実用書や啓蒙書に寄った作品もあるが、自虐やあるあるで笑わせる作品も多い。
面白いのが、この中間を自由に行き来する作品が多いのだ。
描く内容は自由で、とりあえず分かりやすく、面白く、本当に思っていることを描く、ということだろう。

Yashima Junior High School small gym

(※写真は内容と関係ありません。)
面白いのが、作者の考えに近い場合は感心する作品が多く、逆の場合はまったく興味が湧かない、その差が大きい、ということだ。
作者の考えがそのまま、分かりやすく、衒いも言い訳もなく描かれている。
薄いコミックだと、自然にそうなる。
立派な構えの、難しいことがいっぱい書いている本だと、「うーん、この本どうもロクなもんじゃないけど、でも軽々しく批判もできない気がするなー・・・?」などと思って、いやいや読み続けてしまう。
でもコミックエッセイの場合はごまかしが効かないので、あ、このひと合わないや、と思ったらスッパリ読むのをやめられる。
いまどきのホンネ文化が生んだ、本そのものの一つの進化形という気がする。

一番好きなのは、池田暁子さんのハウツーものである。
人気作家で著作は数多いが、衝撃のデビュー作『片づけられない女のためのこんどこそ!片づける技術』がやはり忘れられない。
前半の「いかに汚部屋で損をしたか」について縷々語られる部分の迫力がすごいから、後半になってようやく語られる片付けるノウハウの部分がしみる。
ぼくも似たような境遇を経てだいぶ最近になってから部屋が片付いたのだが、この本との出会いも大きかった。

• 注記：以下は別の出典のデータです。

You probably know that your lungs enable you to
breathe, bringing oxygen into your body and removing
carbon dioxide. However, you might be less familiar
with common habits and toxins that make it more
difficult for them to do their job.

もうひとつ好きなのが、高世えり子さんの「理系クン」シリーズだ。
要は理系男子の奇人変人ぶりを、実際にお付き合いしてのちに結婚に至る男性を題材に語る、よくあるパターンのマンガだが、視点が愛にあふれている。
彼を理解していくうちに、こんな考え方もあるのか、自分が偏見にとらわれていたのか、と思い始め、カップル二人の人生がお互いに豊かになっていく。
ただ一方的に揶揄するだけの他作品よりも、読後感がさわやかで、むしろ深い、と思わせる。

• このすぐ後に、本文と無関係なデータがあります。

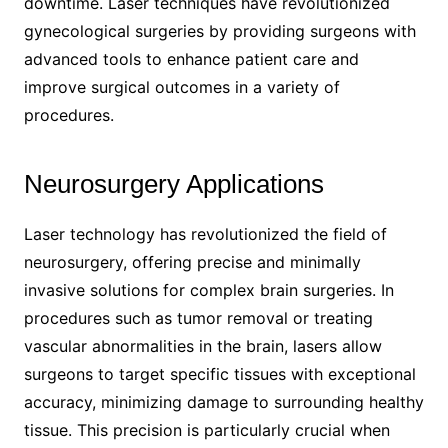
downtime. Laser techniques have revolutionized
gynecological surgeries by providing surgeons with
advanced tools to enhance patient care and
improve surgical outcomes in a variety of
procedures.
Neurosurgery Applications
Laser technology has revolutionized the field of
neurosurgery, offering precise and minimally
invasive solutions for complex brain surgeries. In
procedures such as tumor removal or treating
vascular abnormalities in the brain, lasers allow
surgeons to target specific tissues with exceptional
accuracy, minimizing damage to surrounding healthy
tissue. This precision is particularly crucial when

さて、最近ハマっているのが、古くから「小梅ちゃんが行く!!」などの、女の子がカワイイ四コママンガを愛読していた青木光恵さんの『中学なんていらない。』だ。

本格化|中学なんていらない。|青木光恵|無料WEBマガジン コミックエッセイ劇場

(最新章と、前の章が公開されるようで、最初の章は読めなくなっている。完結後に本として発売されるようだ。)

これは、青木さんと、夫のオガタさんが、いじめ被害にあった中学生の娘さんの登校拒否にあって、動揺しながらそれに立ち向かう日常を淡々と語ったものだ。
語り口は少しも重くない。
ふだん通り淡々と進み、こまかい笑いもたくさん散りばめられているが、内容は重い。

「あー、娘さんの場合は、行ける高校がないですね」と、このマンガに出てくる先生は言う。
あくまで軽く言うのである。
向こうも商売であって、何百人、何千人という生徒を毎年まいねん相手にしているから、いちいち本気で入れ込んでいたら、持たない。
それぐらいに思っているのではないだろうか。

だが、この先生のセリフを読んだ時、全身に粟粒が出来た。
社会的な怒りでも、かわいそうという同情心でもなく、純粋な恐怖を覚えたのだ。

ホラーとか、殺人鬼が出てくるサイコ・サスペンスも怖いが、日常生活でポンととんでもないことがあるのが、一番怖い。
それは誰の身にも起こりうる恐怖だ。
この感覚を覚えた時に、「コミックエッセイはすごいな!」と思った。
このジャンルの新たな可能性を感じたのである。
ふだんから読んでいる爆笑マンガ家の、とぼけた味わいの日常描写を読んでいたら、先生がしれっと身も蓋もないことを言う。
これは怖いよ!

特にいじめっ子や先生個人を糾弾するわけでもない。
そんなことしてもしょうがないのである。
誰を責めても救われない、この豊かたるべき日本社会のバグに巻き込まれた自分たちのことを、あくまで淡々と、笑いを交えて書いている。
これから一家の、救いを求めた闘いが始まるのだが、早く先が読みたくてウズウズする。